**Work order:** Retype each line of the material below word for word; pictures stay out.

Source data below:

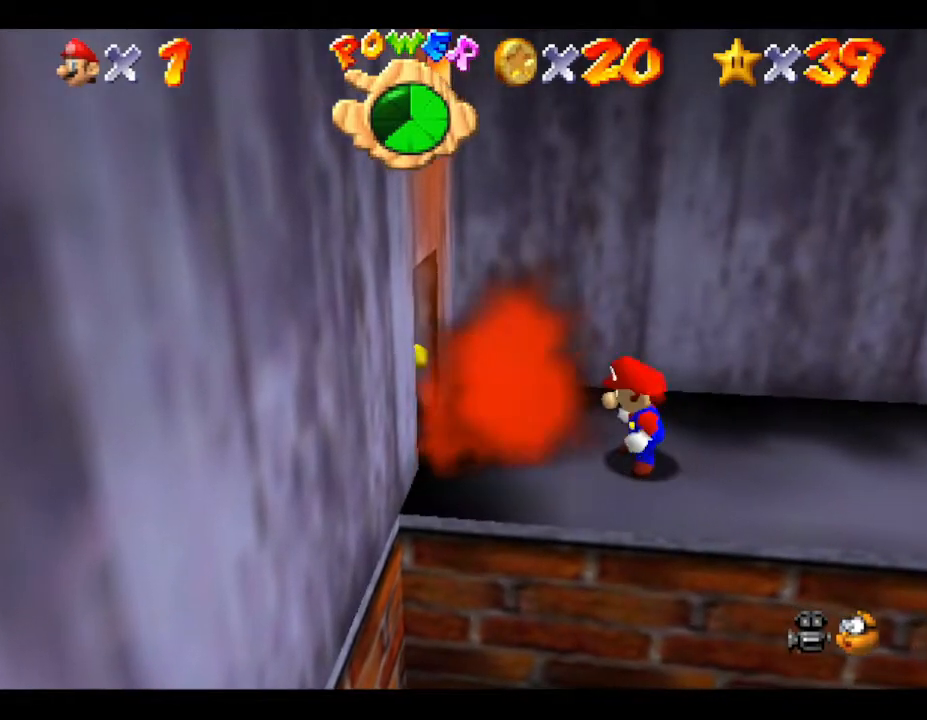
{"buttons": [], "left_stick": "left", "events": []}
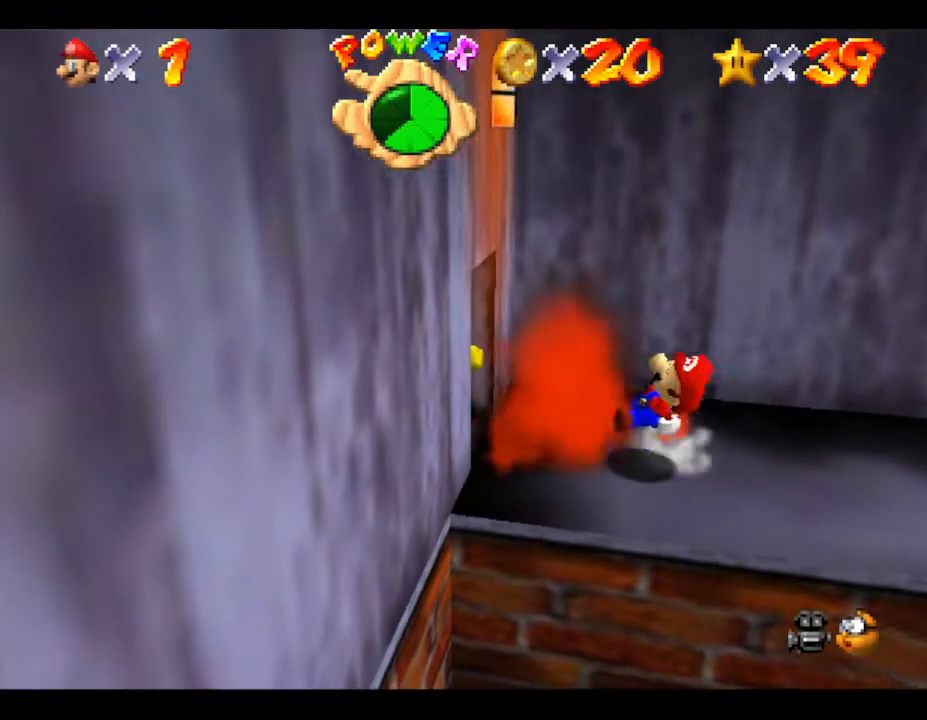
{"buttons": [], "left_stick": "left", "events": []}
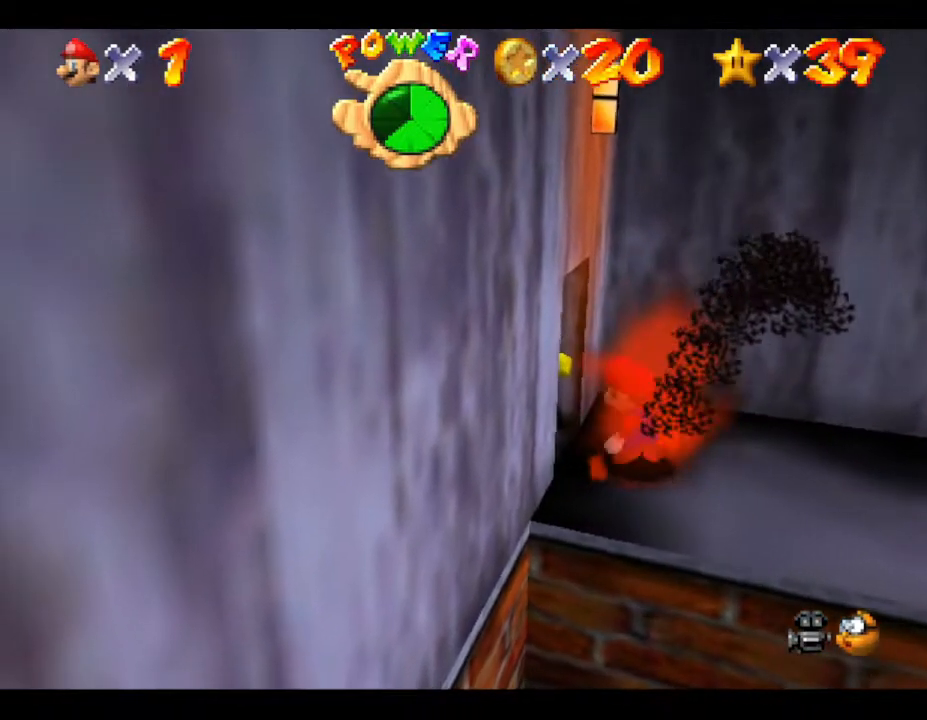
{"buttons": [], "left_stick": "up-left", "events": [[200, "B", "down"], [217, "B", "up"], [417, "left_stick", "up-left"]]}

End of Source data.

**Response:**
{"buttons": [], "left_stick": "left", "events": []}
{"buttons": [], "left_stick": "left", "events": []}
{"buttons": [], "left_stick": "up-left", "events": [[200, "B", "down"], [217, "B", "up"], [417, "left_stick", "up-left"]]}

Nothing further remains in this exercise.